O mercado de São Bernardo do Campo
Em São Bernardo, quem fornece para a cadeia automotiva convive com um comprador que não tem tempo e não perdoa dúvida. Ele pede cotação de usinagem, autopeça ou ferramentaria com prazo curto e avalia vários fornecedores ao mesmo tempo. A triagem dele é rápida e quase sempre começa no site: se em trinta segundos não fica claro que processo você domina, que tolerância entrega e que volume aguenta, você sai da lista sem nunca ter sido contatado. E a decisão raramente é de uma pessoa só. O engenheiro avalia capacidade técnica, o comprador avalia preço e prazo, e a qualidade avalia certificação. Um site que fala com apenas um desses três deixa os outros dois sem resposta.
Como a gente trabalha aqui
A gente estrutura o site para essas três leituras acontecerem na mesma página, sem que uma atrapalhe a outra. A camada técnica traz processo, faixa de tolerância, maquinário e normas atendidas, escrita com o termo que o engenheiro usa.
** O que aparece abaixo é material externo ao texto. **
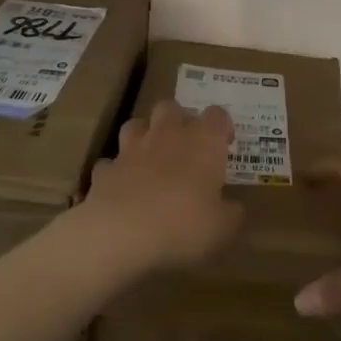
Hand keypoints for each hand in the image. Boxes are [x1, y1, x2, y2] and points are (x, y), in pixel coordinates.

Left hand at [82, 100, 243, 272]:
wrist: (122, 232)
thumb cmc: (183, 224)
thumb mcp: (222, 227)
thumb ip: (231, 213)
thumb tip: (235, 208)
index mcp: (203, 142)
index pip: (217, 115)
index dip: (222, 126)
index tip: (225, 144)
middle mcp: (167, 134)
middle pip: (171, 107)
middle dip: (178, 120)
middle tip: (185, 146)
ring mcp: (132, 149)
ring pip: (136, 125)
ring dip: (143, 136)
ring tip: (150, 158)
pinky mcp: (106, 169)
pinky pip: (111, 163)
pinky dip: (117, 171)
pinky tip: (122, 188)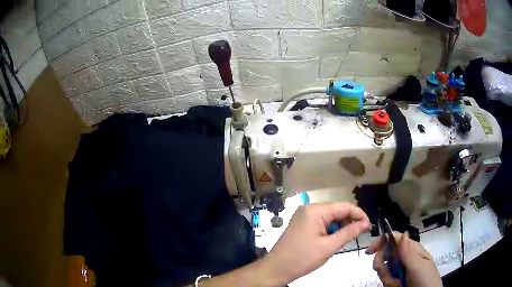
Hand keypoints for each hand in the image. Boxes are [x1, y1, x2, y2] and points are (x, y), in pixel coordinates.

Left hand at [262, 203, 369, 284]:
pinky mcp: (301, 224)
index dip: (359, 215)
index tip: (369, 226)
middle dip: (349, 222)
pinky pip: (321, 223)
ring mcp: (303, 216)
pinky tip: (333, 241)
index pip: (344, 207)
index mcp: (315, 211)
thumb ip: (348, 233)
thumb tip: (365, 224)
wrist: (275, 269)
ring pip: (330, 218)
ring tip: (345, 241)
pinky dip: (330, 231)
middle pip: (337, 211)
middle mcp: (309, 209)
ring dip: (340, 228)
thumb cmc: (302, 259)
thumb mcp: (329, 247)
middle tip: (360, 235)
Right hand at [367, 232, 441, 286]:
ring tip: (397, 284)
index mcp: (412, 250)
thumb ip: (408, 252)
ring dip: (387, 277)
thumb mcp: (417, 267)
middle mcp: (405, 258)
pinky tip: (396, 286)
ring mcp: (400, 270)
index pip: (395, 239)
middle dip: (382, 264)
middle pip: (386, 255)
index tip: (369, 251)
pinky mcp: (397, 280)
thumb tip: (403, 233)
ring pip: (384, 269)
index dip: (382, 242)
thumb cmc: (425, 279)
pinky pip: (386, 279)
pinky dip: (389, 283)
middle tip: (384, 272)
A camada comercial traz porte de pedido, prazo típico e como pedir cotação, com formulário que já pergunta o que você precisa saber para orçar. A camada de conformidade reúne certificações e documentos, com o cuidado de publicar só o que você autorizar: o que é confidencial fica fora, e no lugar entra a menção de que existe e é enviado sob acordo. Se você exporta, a versão em inglês nasce como versão de verdade, com endereço próprio e marcação de idioma, não como tradução automática que erra justamente no vocabulário técnico.
O erro que mais custa caro
O erro mais comum na cadeia automotiva de São Bernardo é o site que fala da empresa e não da capacidade. Página de "quem somos" longa, história desde a fundação, foto do prédio, e nenhuma linha sobre o que a máquina faz. O comprador técnico não está avaliando sua trajetória, está checando se você atende a especificação dele. O segundo erro é esconder tudo por medo de o concorrente copiar, o que faz o comprador presumir que não há capacidade. O terceiro é o catálogo em PDF de vinte megabytes: o buscador lê mal, o celular não abre e o comprador desiste. Nenhum desses se resolve com design novo, e é por isso que refazer só o visual costuma não mudar o volume de cotação.